The government of Greece said on Sunday it will deport nine Europeans who participated in disruptive anti-Israel protests at the University of Athens School of Law in May.
The defendants, including one man and eight women between 22 and 33 years of age, were among the 28 people arrested after anti-Israel protesters “occupied” buildings at the law school on May 14. The illegal occupation was ended by riot police and state security agents, who acted with the consent of the school’s rector.
Police officials said that unlike the Greek students arrested on May 14, the nine foreigners were not actually connected with the university. They were charged with disturbing the peace, damaging school property, disrupting the operation of the university, trespassing, and bringing weapons to the campus. Police confiscated smoke grenades, clubs, and a “multitude of handwritten notes and leaflets of anarchist content” from the demonstrators, along with Palestinian flags and cans of paint intended for vandalism.
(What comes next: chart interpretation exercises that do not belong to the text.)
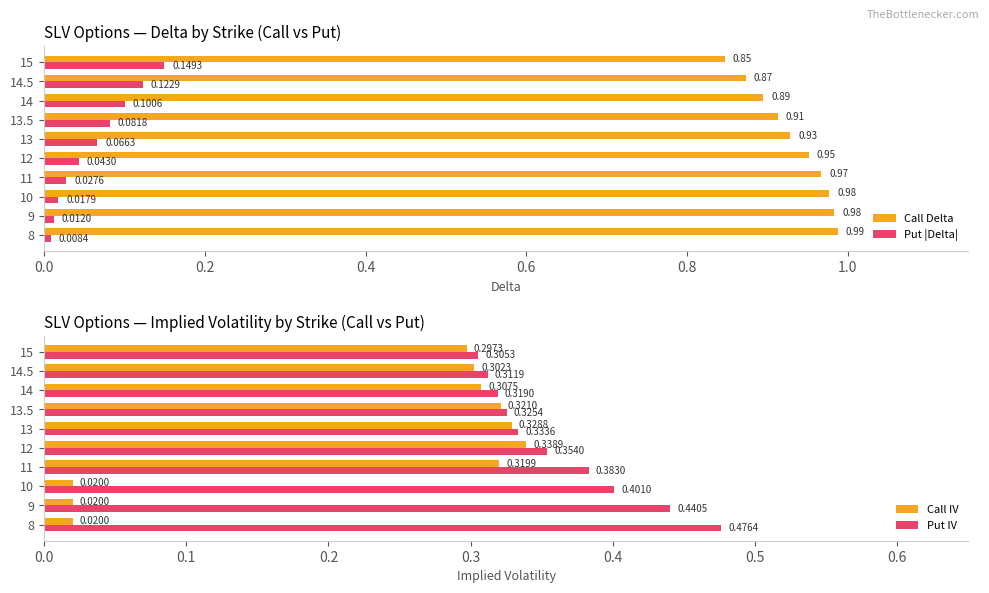

How many series are shown in this chart?

4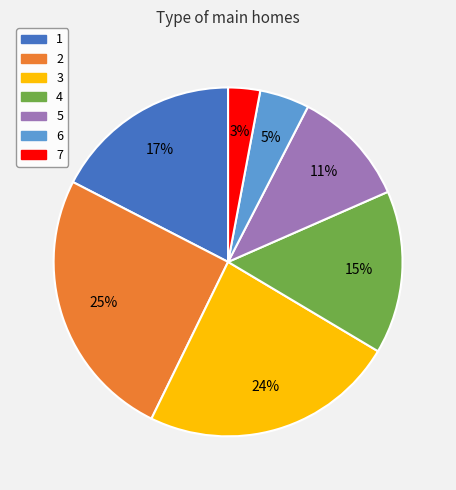

Is there a majority slice in this chart?

No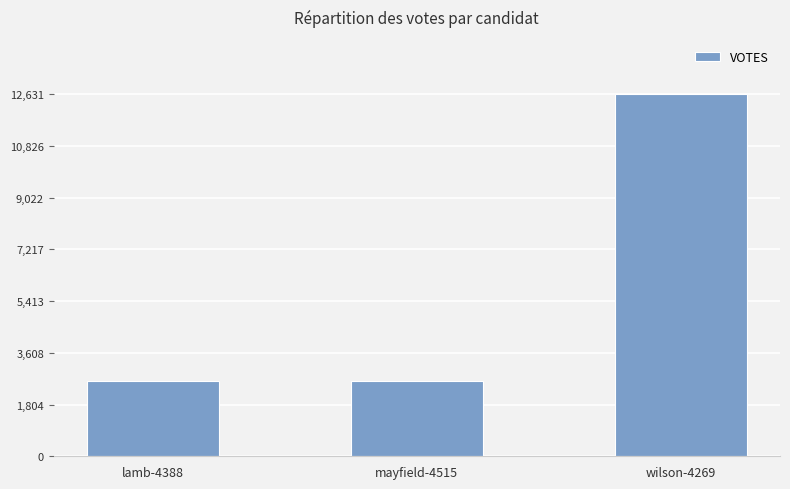

What is the minimum value shown in the chart?

2616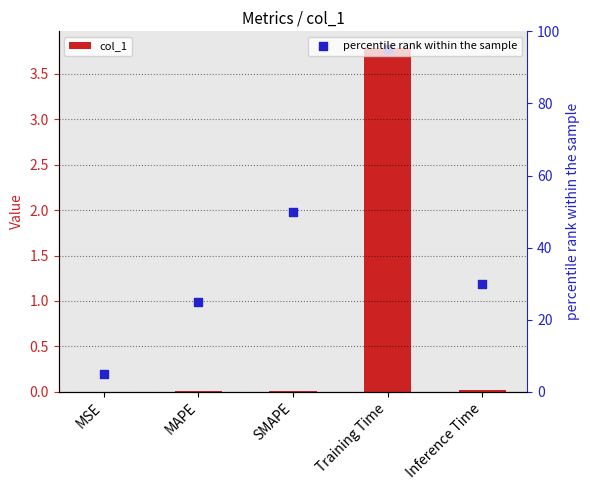

Is the value of col_1 at Training Time greater than the value of percentile rank within the sample at MAPE?

No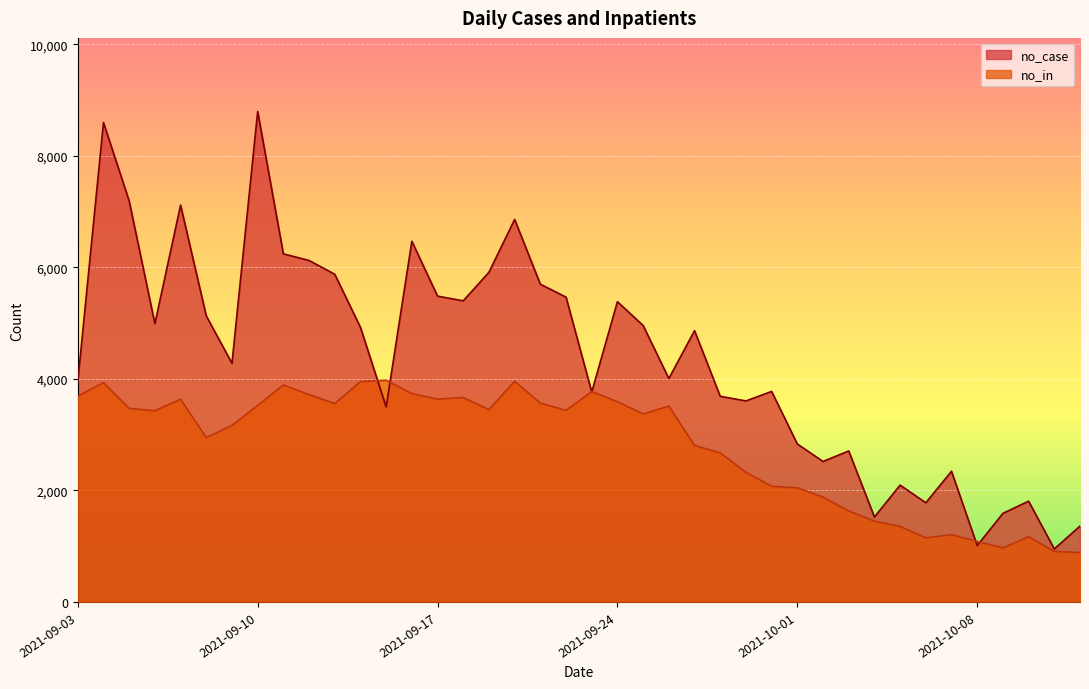

How many times do no_case and no_in cross each other?

6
The Greek students were released last Tuesday pending trial, but the nine foreign nationals – including British, German, French, Italian, and Spanish nationals – were detained pending a decision on their deportation. Greek officials called them “unwanted aliens” who should be evicted because they posed a clear threat to public safety and national security.
Lawyers for the foreign nationals said their clients live and work in Greece and would be unable to attend trial for their actions on May 14 if ejected from the country, so the deportation orders are “arbitrary and illegal.”
The lawyers claimed their clients were being held in “deplorable conditions” with “no interpreters” at the Amygdaleza detention center near Athens. The lawyers argued that the right of citizens to move freely between European nations should not be suspended “in the case of political action, especially if it concerns Palestine.”
“This revealingly fragile and audacious reaction of the Greek state still wanes in its outrageousness when considered in the context of the very reason the university was occupied: genocide,” the nine detainees said in a group statement.
Israel Hayom noted last week that Greece has been more indulgent of disruptive protests by Palestinian activists than the United States or United Kingdom until now, even though the government of Prime Minister Kyriakos Mitsotakis has outspokenly supported Israel’s right to defend itself against the terrorists of Hamas. The deportation orders could be the administration’s way of drawing a line against further disruptions, as younger Greeks seem increasingly sympathetic to the Palestinians and Hamas.
“While Greece’s government has moved toward closer alignment with Israel after historically pro-Palestinian leanings, the country has witnessed many protests reflecting growing support for the Palestinian side of the conflict among its youth,” Israel Hayom observed.